The role of Nedd4 family E3 ubiquitin ligases in the regulation of neuronal cell surface receptors

Nedd4家族E3泛素连接酶在神经元细胞表面受体调节中的作用

• 批准号: 197496217
• 负责人: Dr. Hiroshi Kawabe
• 金额: --
• 依托单位: Abteilung Molekulare Neurobiologie
• 依托单位国家: 德国
• 项目类别: Priority Programmes
• 财政年份: 2011
• 资助国家: 德国
• 起止时间: 2010-12-31 至 2014-12-31
• 项目状态: 已结题
• 来源: https://gepris.dfg.de/gepris/projekt/197496217?language=en
• 关键词: role; Nedd4; family; E3; ubiquitin

Signal transduction from trans-membrane cell surface receptors to nuclear transcription factors is regulated at multiple levels by protein ubiquitination, which can lead to downregulation of receptor surface expression, degradation of components of second messenger pathways, modification of the nuclear transport of transcription factors, or alterations in the epigenetic control of transcription by histone modification. In nonneuronal cells, monoubiquitination or K63-linked polyubiquitination are critical regulatory mechanisms that control the endocytosis and consequent downregulation of trans-membrane cell surface receptors, and thereby affect multiple cell biological processes - from cell differentiation to apoptosis. However, little is known about the role of monoubiquitination and K63-linked polyubiquitination of receptors on the nerve cell surface, although neuronal development and function are tightly controlled by extracellular signals.
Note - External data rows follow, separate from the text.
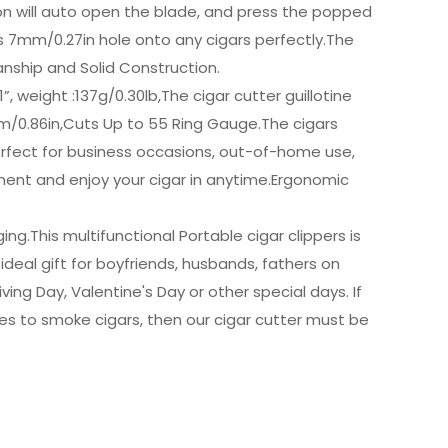
on will auto open the blade, and press the popped
s 7mm/0.27in hole onto any cigars perfectly.The
anship and Solid Construction.
, weight :137g/0.30lb,The cigar cutter guillotine
m/0.86in,Cuts Up to 55 Ring Gauge.The cigars
rfect for business occasions, out-of-home use,
ent and enjoy your cigar in anytime.Ergonomic
g.This multifunctional Portable cigar clippers is
ideal gift for boyfriends, husbands, fathers on
ving Day, Valentine's Day or other special days. If
kes to smoke cigars, then our cigar cutter must be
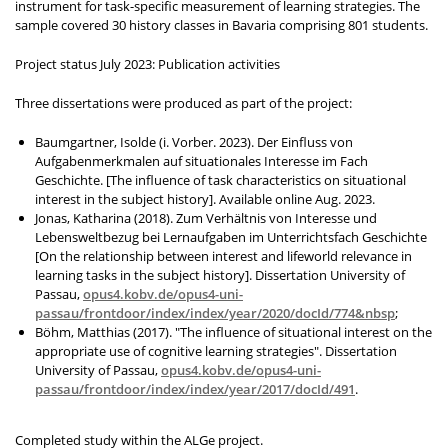
instrument for task-specific measurement of learning strategies. The
sample covered 30 history classes in Bavaria comprising 801 students.
Project status July 2023: Publication activities
Three dissertations were produced as part of the project:
Baumgartner, Isolde (i. Vorber. 2023).
Der Einfluss von
Aufgabenmerkmalen auf situationales Interesse im Fach
Geschichte. [
The influence of task characteristics on situational
interest in the subject history]. Available online Aug. 2023.
Jonas, Katharina (2018).
Zum Verhältnis von Interesse und
Lebensweltbezug bei Lernaufgaben im Unterrichtsfach Geschichte
[
On the relationship between interest and lifeworld relevance in
learning tasks in the subject history]. Dissertation University of
Passau,
opus4.kobv.de/opus4-uni-
passau/frontdoor/index/index/year/2020/docId/774&nbsp
;
Böhm, Matthias (2017). "The influence of situational interest on the
appropriate use of cognitive learning strategies". Dissertation
University of Passau,
opus4.kobv.de/opus4-uni-
passau/frontdoor/index/index/year/2017/docId/491
.
Completed study within the ALGe project.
In the project proposed here, we will study the role of two HECT-type E3 ubiquitin ligases of the Nedd4 family, Nedd4-1 and Nedd4-2, in nerve cells - with a focus on their function in controlling cell surface receptors. Nedd4-1 and Nedd4-2 mediate monoubiquitination or K63-mediated polyubiquitination of substrates, are among the most abundant E3 ligases in neurons, and are particularly strongly expressed during early nerve cell development and differentiation, i.e. at developmental stages that are tightly controlled by extracellular signaling molecules such as growth factors. Moreover, Nedd4-1 and Nedd4-2 have been implicated in the control of multiple receptor proteins, although the corresponding evidence has often remained fragmentary. In preparation of our study, we generated conditional Nedd4-1 and Nedd4-2 KO mouse lines. We will employ these mouse models along with biochemical and cell biological approaches to identify transmembrane substrate proteins of Nedd4-1 and Nedd4-2 in neurons and to examine the consequences of such Nedd4- 1/Nedd4-2-mediated ubiquitination processes for neuron and brain development and function.

从跨膜细胞表面受体到细胞核转录因子的信号转导受蛋白泛素化在多个水平上调控，泛素化可导致受体表面表达下调、第二信使通路组分降解、转录因子核转运修饰或组蛋白修饰改变转录的表观遗传控制。在非神经元细胞中，单泛素化或k63连接的多泛素化是关键的调控机制，控制胞吞作用和随后的跨膜细胞表面受体下调，从而影响从细胞分化到细胞凋亡的多种细胞生物学过程。然而，尽管神经元的发育和功能受到细胞外信号的严格控制，但对神经细胞表面受体的单泛素化和k63连接的多泛素化的作用知之甚少。在本项目中，我们将研究Nedd4家族的两种hect型E3泛素连接酶Nedd4-1和Nedd4-2在神经细胞中的作用，重点研究它们在控制细胞表面受体方面的功能。Nedd4-1和Nedd4-2介导底物的单泛素化或k63介导的多泛素化，是神经元中最丰富的E3连接酶之一，在神经细胞发育和分化的早期，即在细胞外信号分子如生长因子严格控制的发育阶段，其表达尤其强烈。此外，Nedd4-1和Nedd4-2与多种受体蛋白的控制有关，尽管相应的证据往往仍然不完整。为了准备我们的研究，我们生成了条件Nedd4-1和Nedd4-2 KO小鼠系。我们将使用这些小鼠模型以及生化和细胞生物学方法来鉴定神经元中Nedd4-1和Nedd4-2的跨膜底物蛋白，并检查Nedd4-1 /Nedd4-2介导的泛素化过程对神经元和大脑发育和功能的影响。